The Norwegian Church Delivers Formal Apology to LGBTQ+ Community for ‘Shame, Great Harm and Pain’

Set against deep red curtains at a leading Oslo LGBTQ+ venue, the Norwegian Lutheran Church offered an apology for hurtful actions and exclusion perpetrated over the years.

“The church in Norway has brought LGBTQ+ individuals shame, great harm and pain,” bishop Olav Fykse Tveit, Olav Fykse Tveit, stated during a Thursday event. “This should never have happened and which is the reason I apologise today.”

“Harassment, discrimination and unfair treatment” had caused some to lose their faith, Tveit acknowledged. A religious service at the cathedral in Oslo was scheduled to take place after his statement.

The statement of regret occurred at the London Pub establishment, one of two bars targeted in the 2022 shooting that killed two people and left nine seriously injured during Oslo’s Pride celebrations. An individual of Iranian descent living in Norway, who expressed support for ISIS, was sentenced to no less than 30 years in incarceration for the killings.

Like many religions around the world, the Church of Norway – an evangelical Lutheran church that is the most extensive faith community in the country – had long marginalised LGBTQ+ individuals, preventing them to become pastors or from marrying in religious ceremonies. Back in the 1950s, church leaders characterized LGBTQ+ persons as a “social danger of global proportions”.

However, as Norway's society grew more liberal, ranking as the second globally to permit registered partnerships for same-sex couples during 1993 and by 2009 the first Scandinavian country to approve gay marriage, the church gradually changed.

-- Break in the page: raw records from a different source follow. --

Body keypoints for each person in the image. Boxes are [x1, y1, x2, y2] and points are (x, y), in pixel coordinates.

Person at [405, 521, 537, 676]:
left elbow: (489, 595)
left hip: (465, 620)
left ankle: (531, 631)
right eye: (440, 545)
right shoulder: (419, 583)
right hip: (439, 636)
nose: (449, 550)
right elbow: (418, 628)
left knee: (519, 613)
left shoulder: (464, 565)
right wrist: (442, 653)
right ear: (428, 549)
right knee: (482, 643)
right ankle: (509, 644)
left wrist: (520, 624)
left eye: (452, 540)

In 2007, Norway's church began ordaining LGBTQ+ clergy, and LGBTQ+ partners were permitted to have church weddings from 2017 onward. During 2023, the bishop took part in Oslo’s Pride parade in what was described as a first for the church.

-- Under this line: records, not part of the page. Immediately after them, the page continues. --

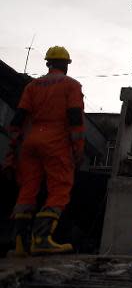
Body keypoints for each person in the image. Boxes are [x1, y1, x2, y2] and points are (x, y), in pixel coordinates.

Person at [4, 46, 84, 256]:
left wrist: (12, 151)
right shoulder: (71, 85)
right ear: (66, 65)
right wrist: (78, 149)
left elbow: (18, 118)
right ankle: (41, 239)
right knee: (60, 188)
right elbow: (75, 118)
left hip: (30, 141)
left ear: (48, 63)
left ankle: (20, 245)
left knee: (27, 191)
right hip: (55, 141)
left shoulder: (32, 86)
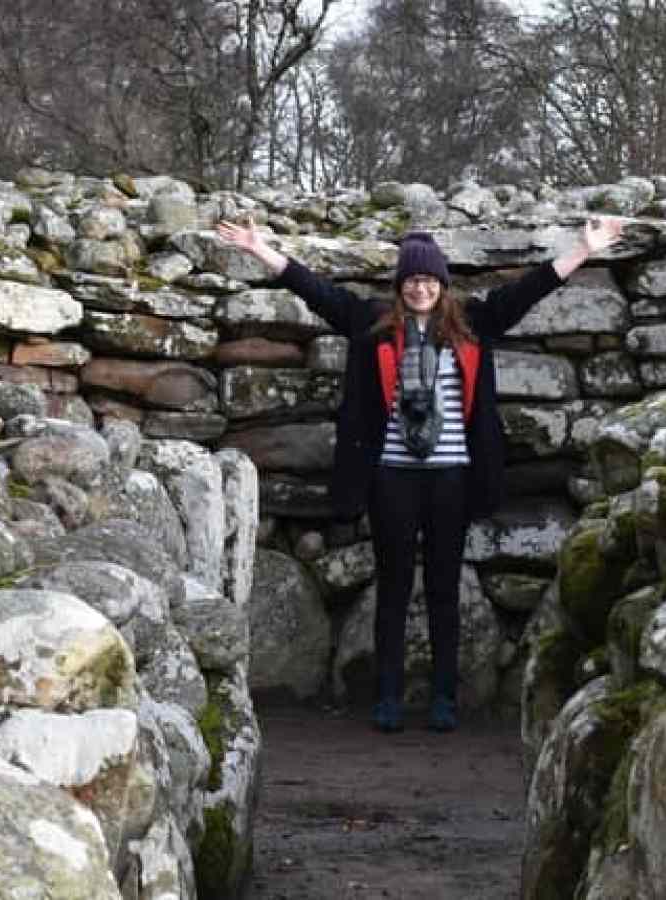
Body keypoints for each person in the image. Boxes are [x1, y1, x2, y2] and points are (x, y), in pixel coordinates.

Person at [217, 214, 623, 733]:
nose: (421, 287)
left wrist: (582, 250)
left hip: (451, 475)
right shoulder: (373, 324)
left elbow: (529, 290)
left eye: (429, 280)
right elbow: (316, 291)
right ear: (400, 286)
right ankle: (387, 697)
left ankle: (444, 699)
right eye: (412, 280)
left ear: (443, 285)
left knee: (442, 588)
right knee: (392, 585)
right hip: (392, 475)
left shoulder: (472, 324)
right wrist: (259, 249)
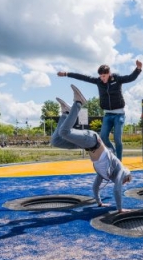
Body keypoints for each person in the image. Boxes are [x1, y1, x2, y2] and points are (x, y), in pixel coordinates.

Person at [51, 84, 132, 213]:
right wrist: (120, 209)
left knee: (55, 141)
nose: (125, 183)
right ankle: (78, 102)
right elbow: (117, 189)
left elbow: (95, 187)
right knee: (64, 132)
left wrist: (99, 203)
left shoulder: (105, 173)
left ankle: (66, 113)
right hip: (92, 140)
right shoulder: (121, 170)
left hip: (87, 146)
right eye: (127, 181)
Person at [57, 60, 143, 160]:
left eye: (104, 76)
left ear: (109, 74)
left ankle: (119, 161)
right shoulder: (98, 81)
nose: (102, 79)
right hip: (107, 115)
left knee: (117, 139)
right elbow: (83, 77)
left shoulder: (117, 79)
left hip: (119, 114)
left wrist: (138, 69)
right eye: (101, 76)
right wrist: (67, 74)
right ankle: (113, 154)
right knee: (103, 137)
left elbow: (130, 78)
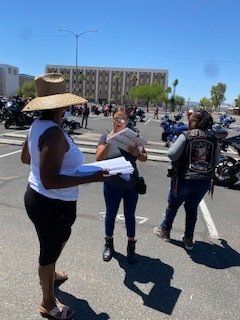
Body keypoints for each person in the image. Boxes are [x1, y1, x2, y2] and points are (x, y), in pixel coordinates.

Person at [21, 73, 106, 320]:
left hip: (40, 197)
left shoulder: (37, 126)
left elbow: (26, 159)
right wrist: (92, 176)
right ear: (62, 104)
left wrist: (44, 164)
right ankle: (48, 303)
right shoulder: (55, 133)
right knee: (48, 251)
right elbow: (50, 179)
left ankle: (51, 273)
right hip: (51, 203)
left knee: (57, 242)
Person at [153, 110, 220, 251]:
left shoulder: (187, 136)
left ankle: (165, 230)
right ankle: (188, 240)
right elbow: (217, 160)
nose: (189, 121)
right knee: (192, 209)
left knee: (172, 206)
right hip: (203, 182)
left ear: (200, 122)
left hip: (184, 180)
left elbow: (171, 154)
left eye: (193, 120)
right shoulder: (213, 138)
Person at [96, 106, 147, 263]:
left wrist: (137, 153)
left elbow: (144, 157)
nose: (119, 122)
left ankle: (131, 245)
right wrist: (110, 143)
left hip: (130, 185)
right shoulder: (105, 136)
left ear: (127, 121)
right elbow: (98, 157)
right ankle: (108, 244)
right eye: (116, 119)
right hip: (111, 184)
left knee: (130, 216)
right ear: (112, 119)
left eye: (123, 119)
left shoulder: (133, 136)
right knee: (110, 214)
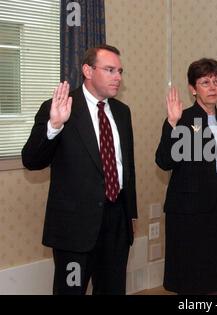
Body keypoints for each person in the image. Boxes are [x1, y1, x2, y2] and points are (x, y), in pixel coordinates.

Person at [22, 44, 137, 295]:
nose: (118, 77)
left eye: (120, 71)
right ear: (87, 70)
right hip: (75, 228)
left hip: (116, 222)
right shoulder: (60, 107)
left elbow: (126, 167)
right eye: (109, 70)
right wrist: (54, 125)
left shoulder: (122, 112)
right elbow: (31, 160)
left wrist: (131, 214)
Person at [155, 58, 217, 294]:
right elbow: (164, 161)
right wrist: (172, 123)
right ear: (192, 88)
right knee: (190, 276)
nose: (212, 87)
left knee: (216, 275)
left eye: (216, 81)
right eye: (205, 82)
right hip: (189, 211)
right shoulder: (182, 120)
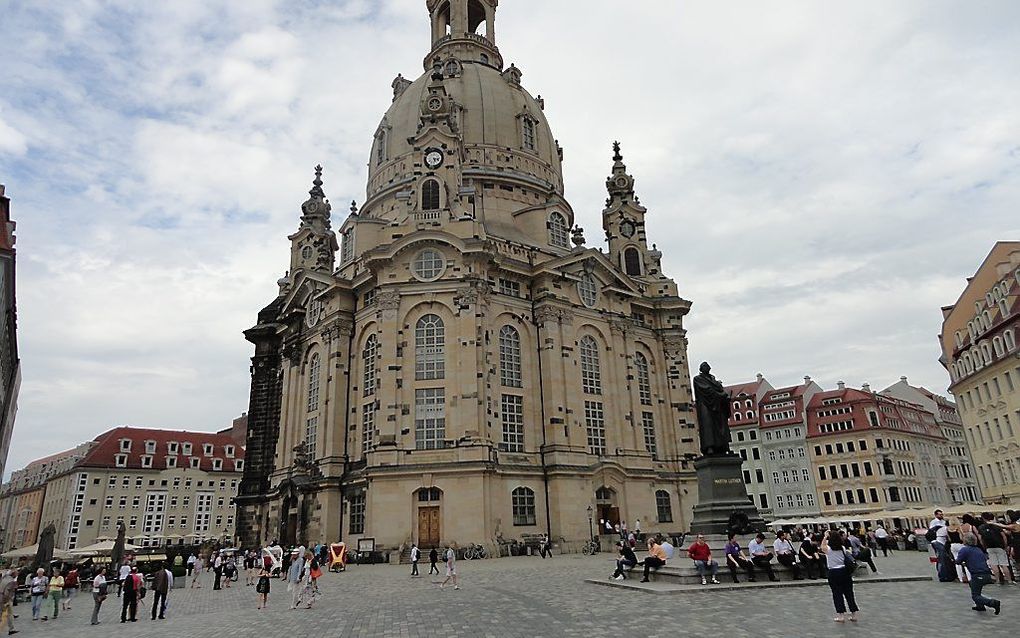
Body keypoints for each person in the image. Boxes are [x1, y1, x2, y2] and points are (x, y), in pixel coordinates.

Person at [955, 532, 1001, 614]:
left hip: (977, 575)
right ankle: (980, 606)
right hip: (986, 574)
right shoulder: (978, 549)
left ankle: (992, 603)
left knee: (975, 596)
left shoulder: (964, 550)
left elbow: (958, 561)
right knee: (972, 584)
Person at [820, 530, 859, 623]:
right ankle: (853, 614)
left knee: (837, 594)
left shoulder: (828, 549)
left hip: (833, 572)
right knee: (849, 593)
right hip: (844, 571)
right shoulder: (842, 548)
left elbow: (822, 547)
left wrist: (825, 537)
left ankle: (841, 616)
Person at [928, 509, 951, 581]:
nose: (941, 515)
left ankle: (947, 573)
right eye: (939, 514)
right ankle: (941, 574)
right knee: (940, 558)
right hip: (937, 541)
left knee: (945, 558)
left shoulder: (944, 522)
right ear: (936, 515)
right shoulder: (933, 522)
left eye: (942, 514)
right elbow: (931, 532)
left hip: (945, 541)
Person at [1, 568, 19, 635]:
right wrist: (7, 601)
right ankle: (11, 629)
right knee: (9, 614)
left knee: (8, 614)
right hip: (5, 599)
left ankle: (11, 628)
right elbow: (6, 592)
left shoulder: (3, 579)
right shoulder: (11, 581)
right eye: (16, 573)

The Thursday statement of regret received varied responses. The director of a group of Christian lesbians in Norway, Pedersen-Eriksen, a lesbian minister herself, called it “an important reparation” and an occasion that “represented the closure of a dark chapter in the history of the church”.

According to Stephen Adom, the head of Norway’s Association for Gender and Sexual Diversity, the apology represented “strong and important” but arrived “not in time for those who passed away from AIDS … carrying heavy hearts as the church regarded the epidemic to be God’s punishment”.

Internationally, a handful of religious institutions have tried to offer apologies for historical treatment concerning the LGBTQ+ community. In 2023, England's church said sorry for what it characterized as its “shameful” treatment, though it continues to refuse to allow same-sex marriages in religious settings.

Similarly, the Methodist Church located in Ireland in the past year issued an apology for its “failures in pastoral support and care” toward LGBTQ+ individuals and family members, but held fast in its conviction that marriage should only represent a bond between male and female.

Several months ago, the United Church of Canada delivered a statement of regret to two spirit and LGBTQIA+ communities, labeling it a confirmation of its “pledge to complete acceptance and open hospitality” throughout every area of church life.

“We did not manage to honor and appreciate all of your beautiful creation,” Rev Michael Blair, the church's general secretary, remarked. “We have wounded people rather than pursuing healing. We are sorry.”